"When you're here, you're family," is the slogan that Darden Restaurants (NYSE: DRI ) used to promote its Olive Garden casual dining chain for more than a decade before moving to a new marketing mantra in 2012. It's probably for the best, since Darden's own family is in for a bit of a shake-up.
Chairman and CEO Clarence Otis is stepping down after a decade at the helm. He'll be gone by the end of the year. It's not really a surprise: Fending off activist investors while dealing with the restaurateur's recent sluggish performance will turn any executive chair into a hot seat. However, watching the stock open higher on Tuesday morning on the news that broke after market close on Monday is a bit of a shock.
Source: Olive Garden.
Darden's problems go beyond simply replacing its CEO. Olive Garden has rattled off four consecutive quarters of negative comps, while Darden as a whole has missed Wall Street's profit targets in four of the past five quarters. Investors may want to blame the CEO -- turning him away like stale breadsticks -- but there's a larger trend working against Italian casual dining chains that goes beyond the person calling the shots.
If the stock is rallying on the prospects for an executive shuffle resulting in an outright sale of Darden, the market may be sorely disappointed in the end result. After all, Darden on Monday completed the sale of Red Lobster -- a concept that was faring worse than Olive Garden -- and activists are angry that it didn't get enough for the struggling seafood chain.
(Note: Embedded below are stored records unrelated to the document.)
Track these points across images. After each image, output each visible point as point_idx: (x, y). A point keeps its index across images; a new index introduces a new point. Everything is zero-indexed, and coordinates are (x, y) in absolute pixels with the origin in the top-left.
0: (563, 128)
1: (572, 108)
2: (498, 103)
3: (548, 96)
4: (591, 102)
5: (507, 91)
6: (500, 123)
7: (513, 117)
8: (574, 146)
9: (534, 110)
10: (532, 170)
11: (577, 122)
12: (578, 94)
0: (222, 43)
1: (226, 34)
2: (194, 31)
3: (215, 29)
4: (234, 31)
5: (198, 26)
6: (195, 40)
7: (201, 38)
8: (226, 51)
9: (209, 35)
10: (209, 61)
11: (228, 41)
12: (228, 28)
Why would Olive Garden command a much loftier market premium? It's not as if Red Lobster was a secret pocket listing. It had been trying to publicly smoke out a suitor for months.
Given that casual dining has been out of favor with investors outside of a handful of market darlings, it's hard to fathom Darden as a buyout candidate. Darden does have some promising younger concepts in its portfolio, but it can't turn Seasons 52 or Yard House into needle-moving companies without selling Olive Garden in another fire sale. Either way, now with Red Lobster gone, Olive Garden contributed 57% of Darden's revenue in its most recent quarter. Darden won't reward investors until it fixes Olive Garden.
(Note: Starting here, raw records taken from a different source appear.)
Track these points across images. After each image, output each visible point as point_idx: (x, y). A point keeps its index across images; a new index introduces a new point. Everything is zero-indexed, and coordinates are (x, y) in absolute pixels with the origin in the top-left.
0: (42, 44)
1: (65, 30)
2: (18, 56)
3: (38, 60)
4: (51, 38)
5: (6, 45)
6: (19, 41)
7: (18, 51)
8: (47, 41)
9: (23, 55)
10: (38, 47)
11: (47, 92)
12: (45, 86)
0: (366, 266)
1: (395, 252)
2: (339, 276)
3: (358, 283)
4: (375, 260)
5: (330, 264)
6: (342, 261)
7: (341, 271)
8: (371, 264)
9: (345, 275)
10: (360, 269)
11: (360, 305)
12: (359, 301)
It is good to see Darden announce that it will separate the CEO and chairman positions, but simply doubling up on Otis' former tasks will not make Olive Garden relevant again. We've been through enough menu changes and decor remodels to know that it's not going to shake its role as a punchline when someone wants to poke fun at a mass marketer of Italian cuisine.
When you're here you are family. The rub is that you're a dysfunctional family.